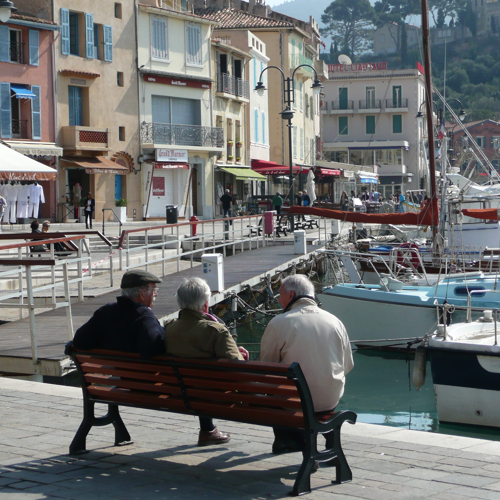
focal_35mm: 80
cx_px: 292
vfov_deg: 21.7
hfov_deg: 21.6
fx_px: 1307
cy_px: 251
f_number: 4.5
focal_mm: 11
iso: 100
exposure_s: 1/640
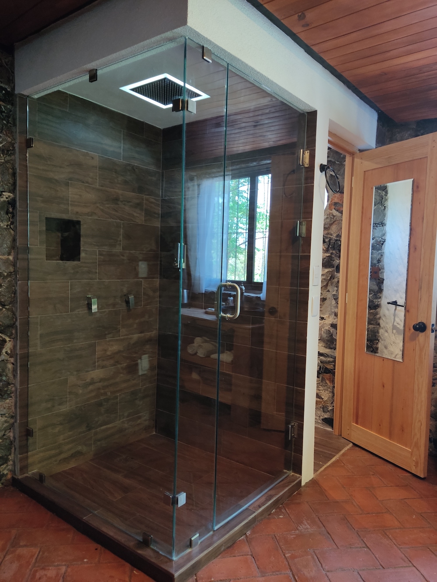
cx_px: 218
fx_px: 421
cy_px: 291
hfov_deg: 54.9
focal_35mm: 25
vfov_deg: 69.4
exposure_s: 1/30
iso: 218
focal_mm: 4.71
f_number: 1.79
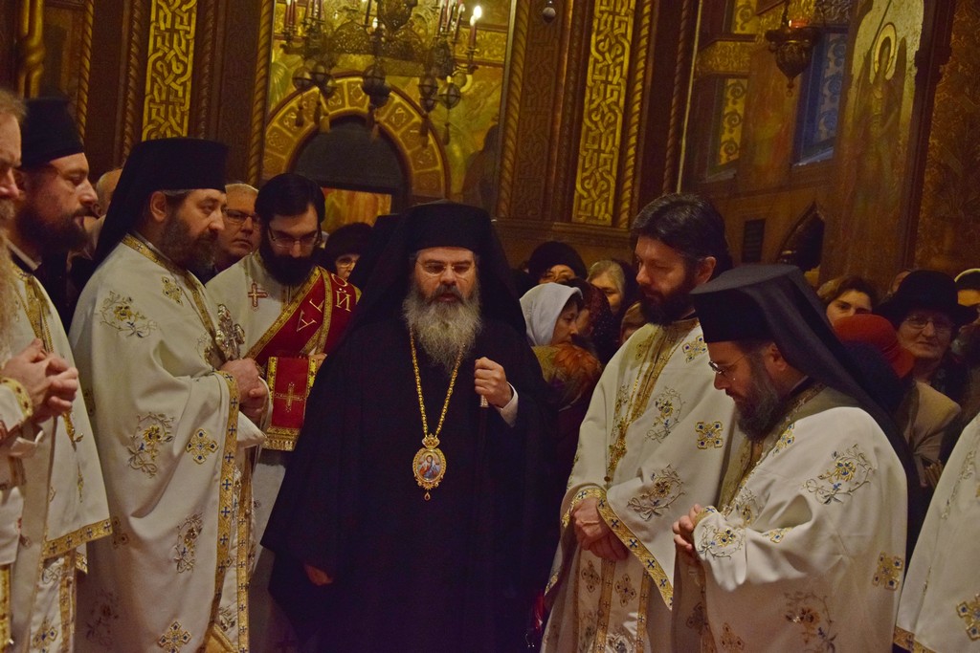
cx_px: 490
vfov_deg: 23.8
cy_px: 326
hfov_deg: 35.0
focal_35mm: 57
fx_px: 1552
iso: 1600
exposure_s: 1/80
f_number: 4.5
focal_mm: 38
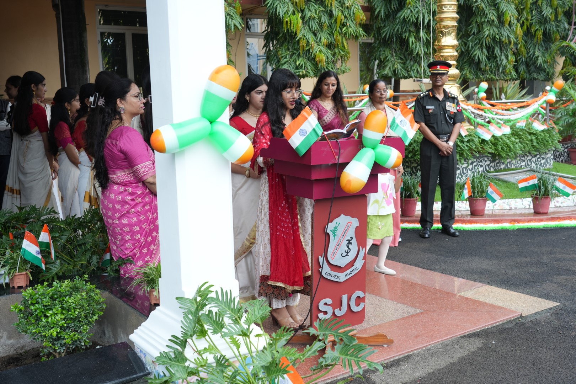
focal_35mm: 40
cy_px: 192
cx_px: 288
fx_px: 640
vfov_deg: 33.4
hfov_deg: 48.5
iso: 400
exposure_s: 1/250
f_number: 5.6
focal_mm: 40
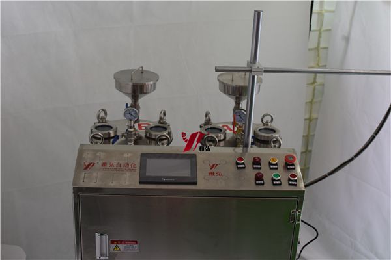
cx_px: 196
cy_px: 130
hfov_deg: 37.9
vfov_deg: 25.8
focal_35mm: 52
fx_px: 570
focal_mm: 35
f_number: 4.5
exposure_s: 1/80
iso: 400
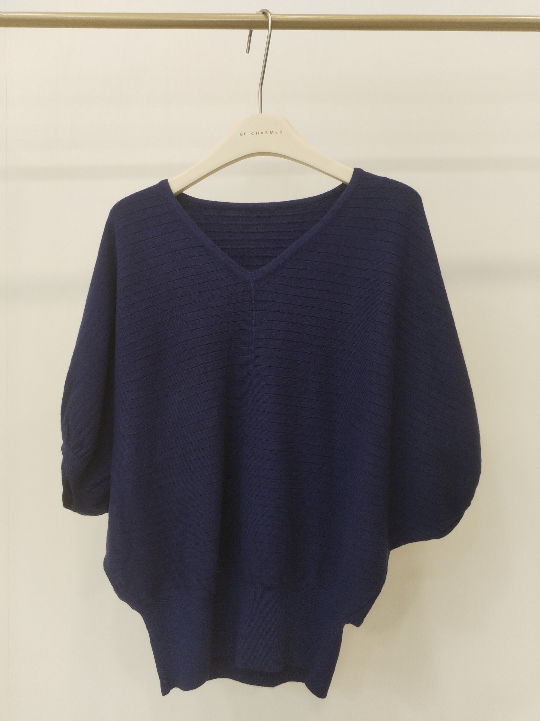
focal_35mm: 29
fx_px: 603
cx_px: 270
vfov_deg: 61.7
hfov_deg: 48.2
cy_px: 360
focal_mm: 4.75
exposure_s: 1/60
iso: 356
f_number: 1.8
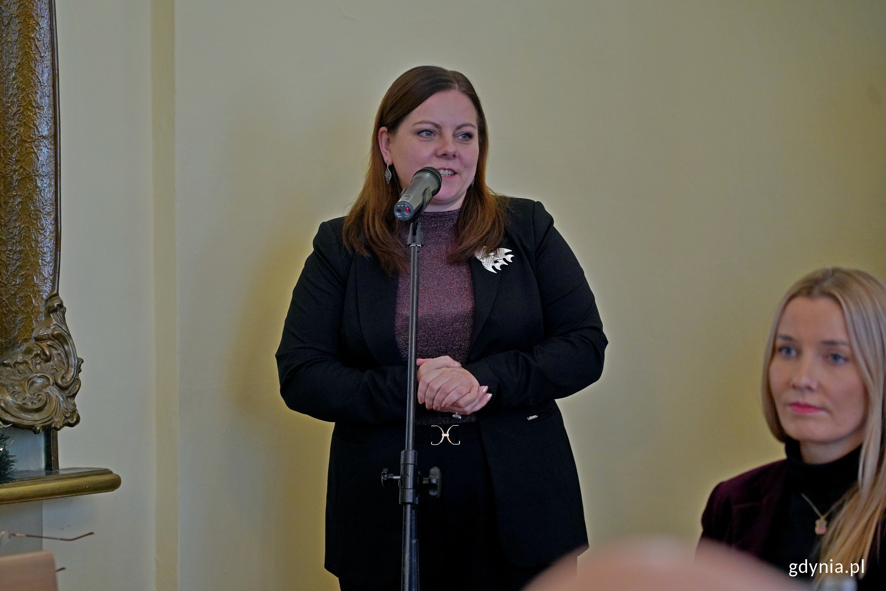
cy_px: 296
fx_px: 2584
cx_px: 443
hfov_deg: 19.5
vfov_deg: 13.0
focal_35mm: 105
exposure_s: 1/160
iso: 2000
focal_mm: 105
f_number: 4
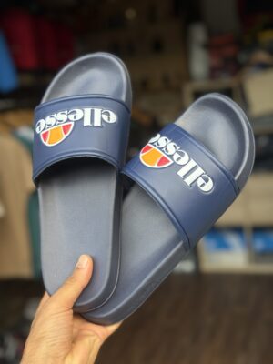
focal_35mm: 48
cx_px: 136
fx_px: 505
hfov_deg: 30.3
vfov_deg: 39.7
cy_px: 182
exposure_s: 1/197
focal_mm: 6.76
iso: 50
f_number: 1.78
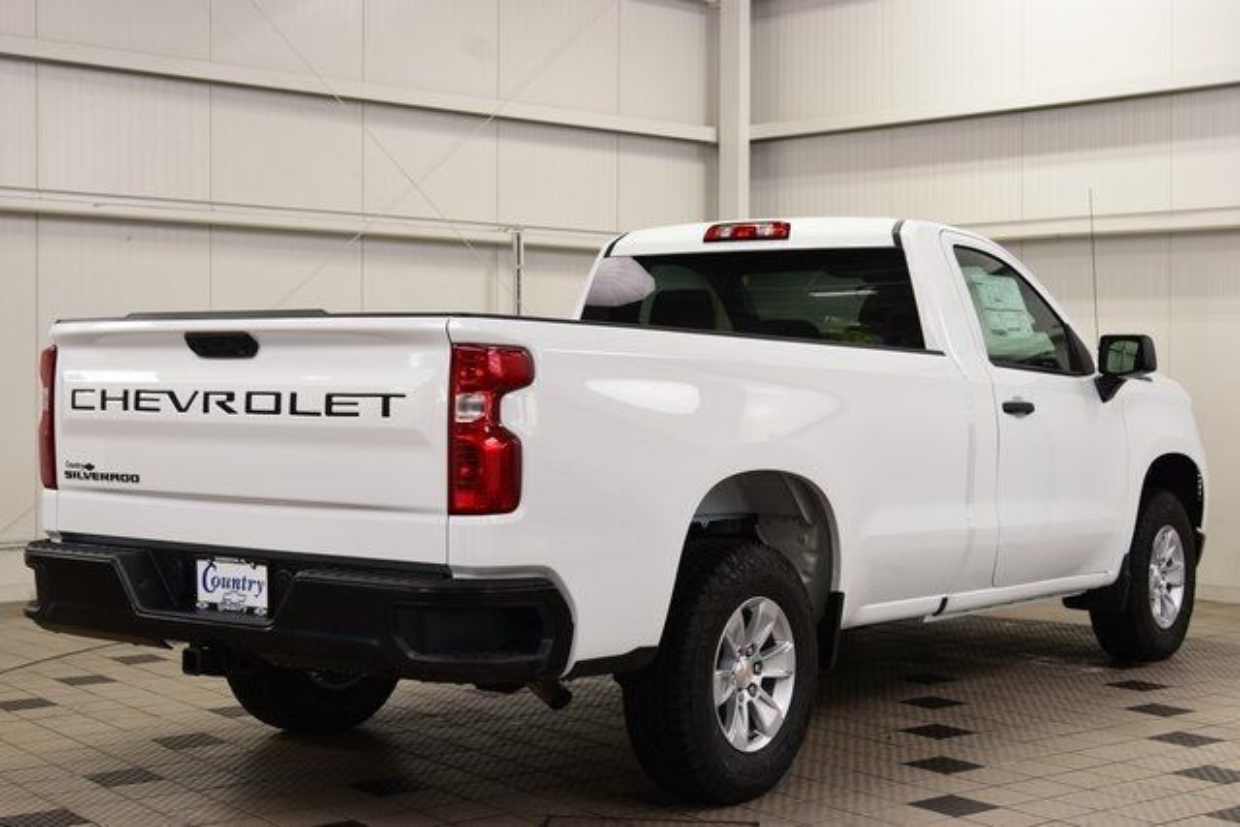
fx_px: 1860
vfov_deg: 25.1
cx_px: 620
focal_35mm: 54
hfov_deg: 36.9
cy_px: 414
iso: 450
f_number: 7.1
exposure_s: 1/30
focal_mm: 36
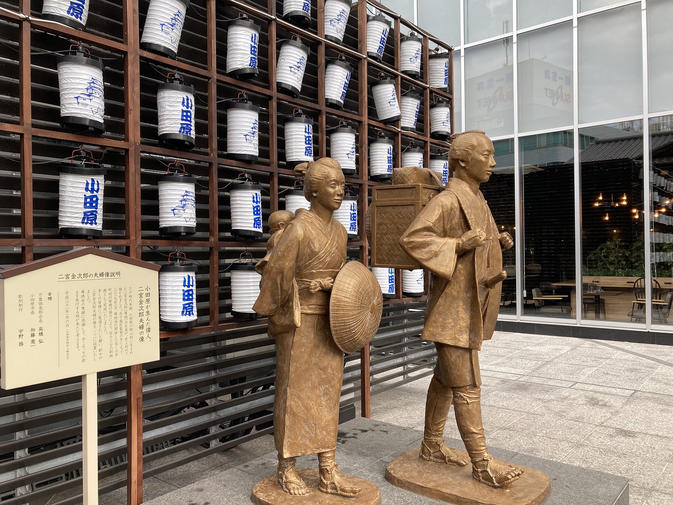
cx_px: 336
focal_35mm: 28
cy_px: 252
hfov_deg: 63.4
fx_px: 544
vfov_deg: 49.7
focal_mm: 3.99
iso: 25
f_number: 1.8
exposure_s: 1/122
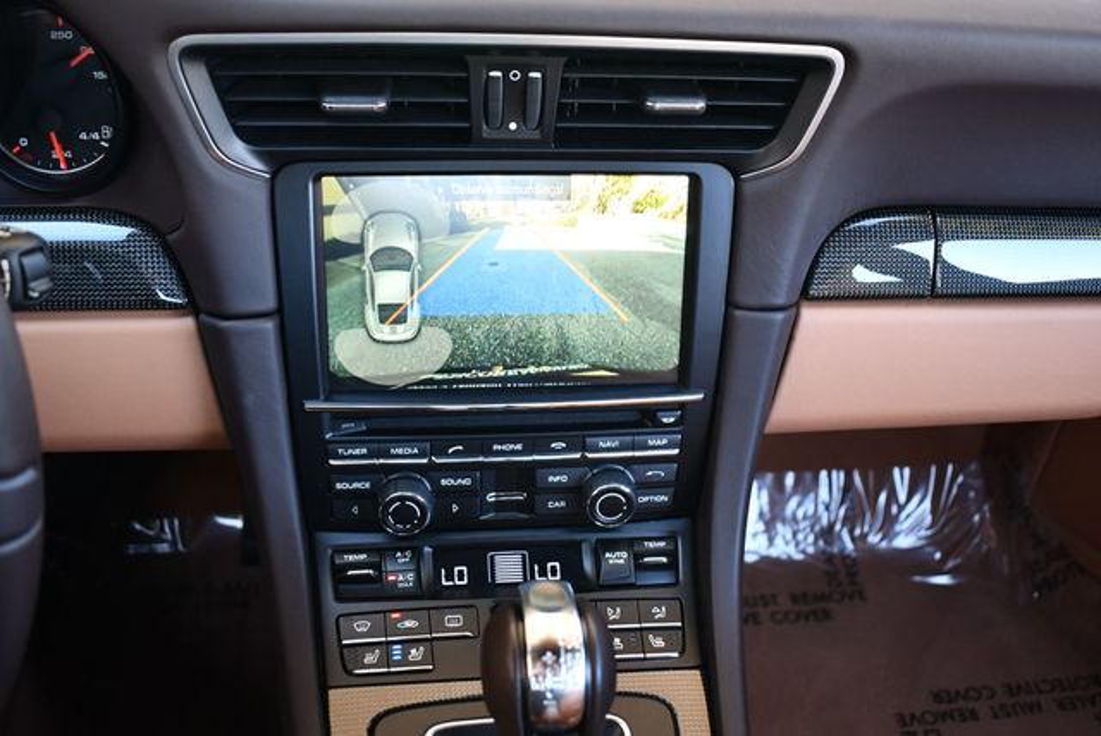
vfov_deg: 36.9
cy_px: 368
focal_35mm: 36
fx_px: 1102
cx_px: 550
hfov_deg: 53.1
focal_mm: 18
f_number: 3.5
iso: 900
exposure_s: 1/125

··········

> **What to do**: Each entry above should be printed again word for word, with any picture dropped.

> **Task solution**:
focal_35mm: 80
cx_px: 292
vfov_deg: 21.7
hfov_deg: 21.6
fx_px: 1307
cy_px: 251
f_number: 4.5
focal_mm: 11
iso: 100
exposure_s: 1/640
cx_px: 218
fx_px: 421
cy_px: 291
hfov_deg: 54.9
focal_35mm: 25
vfov_deg: 69.4
exposure_s: 1/30
iso: 218
focal_mm: 4.71
f_number: 1.79
cx_px: 490
vfov_deg: 23.8
cy_px: 326
hfov_deg: 35.0
focal_35mm: 57
fx_px: 1552
iso: 1600
exposure_s: 1/80
f_number: 4.5
focal_mm: 38
focal_35mm: 40
cy_px: 192
cx_px: 288
fx_px: 640
vfov_deg: 33.4
hfov_deg: 48.5
iso: 400
exposure_s: 1/250
f_number: 5.6
focal_mm: 40
cx_px: 196
cy_px: 130
hfov_deg: 37.9
vfov_deg: 25.8
focal_35mm: 52
fx_px: 570
focal_mm: 35
f_number: 4.5
exposure_s: 1/80
iso: 400
focal_35mm: 29
fx_px: 603
cx_px: 270
vfov_deg: 61.7
hfov_deg: 48.2
cy_px: 360
focal_mm: 4.75
exposure_s: 1/60
iso: 356
f_number: 1.8
cy_px: 296
fx_px: 2584
cx_px: 443
hfov_deg: 19.5
vfov_deg: 13.0
focal_35mm: 105
exposure_s: 1/160
iso: 2000
focal_mm: 105
f_number: 4
focal_35mm: 48
cx_px: 136
fx_px: 505
hfov_deg: 30.3
vfov_deg: 39.7
cy_px: 182
exposure_s: 1/197
focal_mm: 6.76
iso: 50
f_number: 1.78
fx_px: 1860
vfov_deg: 25.1
cx_px: 620
focal_35mm: 54
hfov_deg: 36.9
cy_px: 414
iso: 450
f_number: 7.1
exposure_s: 1/30
focal_mm: 36
cx_px: 336
focal_35mm: 28
cy_px: 252
hfov_deg: 63.4
fx_px: 544
vfov_deg: 49.7
focal_mm: 3.99
iso: 25
f_number: 1.8
exposure_s: 1/122
vfov_deg: 36.9
cy_px: 368
focal_35mm: 36
fx_px: 1102
cx_px: 550
hfov_deg: 53.1
focal_mm: 18
f_number: 3.5
iso: 900
exposure_s: 1/125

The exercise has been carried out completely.